Dividend Portfolio Sector Allocation May 2015

Every few months I like to take a look at my portfolio holdings and examine my overall sector allocations to see if they meet my comfort level as to how my capital is distributed. As we all know, market forces affect certain sectors at different times throughout business cycles which can often throw many portfolio balances out of sync. Most recently, the halving of crude oil prices knocked down all energy related companies as it seemed every dividend income investor was buying an oil major, oil driller or oil services company. With attractive valuations and higher yields being offered many dividend growth portfolios began to skew heavily to energy related stocks. This is why it’s vital to assess your holdings from time to time, if nothing else, to simply decide if your allocations are meeting your needs and comfort level. After all I’m a big proponent of ‘sleeping well at night’ which is why I perform these informal audits of my portfolio holdings.

In general, without seeking to achieve a specific percentage goal in mind, consumer staples will be my largest sector overall among my three portfolios as a whole. Industrial and health stocks should follow with finance next. I don’t plan to ever hold any tech names in my portfolio and energy, if I ever pull the trigger, will be a small portion as are other sectors currently such as retail, utilities, materials and now REITs as I initiated, for the first time, three positions in the health REITs, HCP, VTR and HCN in my IRA.

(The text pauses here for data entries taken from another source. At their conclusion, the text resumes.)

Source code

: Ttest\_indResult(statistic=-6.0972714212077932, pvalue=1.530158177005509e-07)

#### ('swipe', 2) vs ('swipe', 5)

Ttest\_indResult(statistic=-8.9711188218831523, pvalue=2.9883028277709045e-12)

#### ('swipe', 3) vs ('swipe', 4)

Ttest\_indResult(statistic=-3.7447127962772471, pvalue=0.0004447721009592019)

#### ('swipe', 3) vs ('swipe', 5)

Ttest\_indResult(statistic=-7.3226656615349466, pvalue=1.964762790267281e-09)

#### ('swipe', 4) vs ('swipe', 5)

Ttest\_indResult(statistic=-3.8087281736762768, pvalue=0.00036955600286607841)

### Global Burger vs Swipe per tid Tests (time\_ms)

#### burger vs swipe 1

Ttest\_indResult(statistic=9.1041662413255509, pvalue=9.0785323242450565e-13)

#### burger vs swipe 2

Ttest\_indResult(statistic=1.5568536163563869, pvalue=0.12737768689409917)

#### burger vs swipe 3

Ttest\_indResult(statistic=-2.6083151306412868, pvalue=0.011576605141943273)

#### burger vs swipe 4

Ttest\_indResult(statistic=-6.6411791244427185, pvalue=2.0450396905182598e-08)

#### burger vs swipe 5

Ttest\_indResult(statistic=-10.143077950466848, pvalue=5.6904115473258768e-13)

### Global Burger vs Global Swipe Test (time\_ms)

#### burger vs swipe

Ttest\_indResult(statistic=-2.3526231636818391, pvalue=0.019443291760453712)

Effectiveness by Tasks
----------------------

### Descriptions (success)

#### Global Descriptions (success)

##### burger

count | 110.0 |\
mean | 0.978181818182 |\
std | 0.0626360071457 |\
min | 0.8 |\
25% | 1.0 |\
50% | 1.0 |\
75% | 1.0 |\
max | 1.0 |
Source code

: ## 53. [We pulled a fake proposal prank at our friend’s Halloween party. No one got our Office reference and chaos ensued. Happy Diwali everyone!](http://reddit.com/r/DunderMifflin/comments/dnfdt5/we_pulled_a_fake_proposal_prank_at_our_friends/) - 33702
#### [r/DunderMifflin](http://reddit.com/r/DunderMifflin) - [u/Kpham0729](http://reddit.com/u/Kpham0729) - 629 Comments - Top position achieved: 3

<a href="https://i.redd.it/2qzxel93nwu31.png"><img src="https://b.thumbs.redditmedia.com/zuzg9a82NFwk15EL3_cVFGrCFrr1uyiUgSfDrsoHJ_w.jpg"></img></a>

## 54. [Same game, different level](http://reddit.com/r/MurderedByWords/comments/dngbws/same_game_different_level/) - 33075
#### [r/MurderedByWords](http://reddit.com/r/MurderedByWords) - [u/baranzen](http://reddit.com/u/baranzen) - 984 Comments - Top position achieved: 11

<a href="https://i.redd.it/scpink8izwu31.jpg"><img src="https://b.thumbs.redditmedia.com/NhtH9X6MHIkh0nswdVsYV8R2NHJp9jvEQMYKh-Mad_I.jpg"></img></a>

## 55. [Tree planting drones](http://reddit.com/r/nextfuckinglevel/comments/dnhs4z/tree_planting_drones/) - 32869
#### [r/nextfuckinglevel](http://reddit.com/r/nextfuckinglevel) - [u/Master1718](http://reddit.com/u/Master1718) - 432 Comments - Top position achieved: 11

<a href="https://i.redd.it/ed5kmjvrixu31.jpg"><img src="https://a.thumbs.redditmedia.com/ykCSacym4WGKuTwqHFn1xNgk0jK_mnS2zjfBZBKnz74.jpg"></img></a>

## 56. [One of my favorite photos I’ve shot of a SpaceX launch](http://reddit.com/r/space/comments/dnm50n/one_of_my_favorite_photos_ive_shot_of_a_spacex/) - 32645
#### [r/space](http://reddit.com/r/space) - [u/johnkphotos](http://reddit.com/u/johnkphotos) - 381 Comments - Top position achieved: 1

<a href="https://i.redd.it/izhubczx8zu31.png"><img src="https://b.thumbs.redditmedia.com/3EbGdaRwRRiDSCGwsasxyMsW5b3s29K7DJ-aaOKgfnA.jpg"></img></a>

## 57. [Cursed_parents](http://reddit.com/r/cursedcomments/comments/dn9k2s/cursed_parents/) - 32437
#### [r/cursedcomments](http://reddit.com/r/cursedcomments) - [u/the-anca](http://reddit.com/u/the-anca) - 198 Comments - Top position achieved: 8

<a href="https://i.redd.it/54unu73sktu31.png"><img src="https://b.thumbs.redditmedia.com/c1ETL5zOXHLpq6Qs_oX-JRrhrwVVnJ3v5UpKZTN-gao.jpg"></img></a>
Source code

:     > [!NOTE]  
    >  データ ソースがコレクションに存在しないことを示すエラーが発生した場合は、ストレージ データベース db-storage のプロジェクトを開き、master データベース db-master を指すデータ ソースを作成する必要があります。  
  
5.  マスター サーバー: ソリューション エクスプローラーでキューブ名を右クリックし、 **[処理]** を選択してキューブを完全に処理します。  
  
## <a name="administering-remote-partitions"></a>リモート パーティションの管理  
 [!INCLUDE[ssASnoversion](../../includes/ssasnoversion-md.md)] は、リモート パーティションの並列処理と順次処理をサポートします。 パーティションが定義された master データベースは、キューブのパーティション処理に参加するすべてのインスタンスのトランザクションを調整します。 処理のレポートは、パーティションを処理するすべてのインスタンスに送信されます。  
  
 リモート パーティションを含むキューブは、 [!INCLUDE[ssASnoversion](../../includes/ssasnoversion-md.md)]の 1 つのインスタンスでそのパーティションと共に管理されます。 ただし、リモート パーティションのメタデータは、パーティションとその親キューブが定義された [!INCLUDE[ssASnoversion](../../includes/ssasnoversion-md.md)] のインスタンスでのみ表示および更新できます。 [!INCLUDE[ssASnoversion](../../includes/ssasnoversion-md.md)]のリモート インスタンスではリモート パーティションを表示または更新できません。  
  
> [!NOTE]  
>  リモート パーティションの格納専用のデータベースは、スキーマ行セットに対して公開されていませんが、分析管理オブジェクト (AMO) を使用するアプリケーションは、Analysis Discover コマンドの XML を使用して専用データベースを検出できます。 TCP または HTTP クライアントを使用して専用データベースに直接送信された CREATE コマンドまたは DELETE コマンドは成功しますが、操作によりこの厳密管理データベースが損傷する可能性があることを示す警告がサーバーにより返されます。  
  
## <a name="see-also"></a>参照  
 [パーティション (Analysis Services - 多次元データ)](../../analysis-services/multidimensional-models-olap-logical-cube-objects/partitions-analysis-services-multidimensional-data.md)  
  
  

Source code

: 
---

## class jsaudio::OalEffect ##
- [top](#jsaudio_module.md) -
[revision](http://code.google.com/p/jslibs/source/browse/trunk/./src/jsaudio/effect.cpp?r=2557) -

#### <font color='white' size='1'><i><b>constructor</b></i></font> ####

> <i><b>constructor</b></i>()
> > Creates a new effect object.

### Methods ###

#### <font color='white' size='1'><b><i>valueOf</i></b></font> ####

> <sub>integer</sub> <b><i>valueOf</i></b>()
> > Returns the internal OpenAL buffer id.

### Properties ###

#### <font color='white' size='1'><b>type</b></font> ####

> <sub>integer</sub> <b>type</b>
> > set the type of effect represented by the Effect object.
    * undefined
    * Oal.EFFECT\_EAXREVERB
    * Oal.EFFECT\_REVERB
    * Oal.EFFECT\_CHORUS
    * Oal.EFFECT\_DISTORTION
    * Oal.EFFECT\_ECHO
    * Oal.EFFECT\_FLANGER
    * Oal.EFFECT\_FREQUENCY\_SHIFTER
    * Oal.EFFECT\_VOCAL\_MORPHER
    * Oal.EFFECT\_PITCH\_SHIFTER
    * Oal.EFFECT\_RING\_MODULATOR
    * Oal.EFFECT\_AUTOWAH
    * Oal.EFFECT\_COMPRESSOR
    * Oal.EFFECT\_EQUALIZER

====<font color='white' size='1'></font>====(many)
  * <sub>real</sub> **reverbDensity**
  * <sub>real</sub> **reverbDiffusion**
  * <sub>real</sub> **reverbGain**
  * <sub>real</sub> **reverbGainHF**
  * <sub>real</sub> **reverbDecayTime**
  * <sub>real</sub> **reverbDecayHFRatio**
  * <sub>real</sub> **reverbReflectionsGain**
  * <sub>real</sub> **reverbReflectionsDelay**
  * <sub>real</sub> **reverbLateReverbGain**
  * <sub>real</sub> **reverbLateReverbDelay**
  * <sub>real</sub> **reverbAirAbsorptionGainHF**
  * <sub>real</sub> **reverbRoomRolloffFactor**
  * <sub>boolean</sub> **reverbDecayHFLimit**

Below you will find my asset allocation for my dividend stocks. The biggest change can be seen in my financial allocation in my ROTH account jumping from 10.68% in September, 2014 to 36.89% today. Of course, it’s no secret that this jump occurred as a result of my monthly buying, since last summer, of three large Canadian banks, TD, BNS and RY. At the time I was looking for additional financial exposure as my only holding was WFC. Mission accomplished. I still may be adding to my Canadian banks going forward but not as aggressively as in months past. I still am looking to increase my health exposure via my REIT holdings in my IRA as well as other names already in my portfolio such as JNJ, ABT, BDX, BCR among others.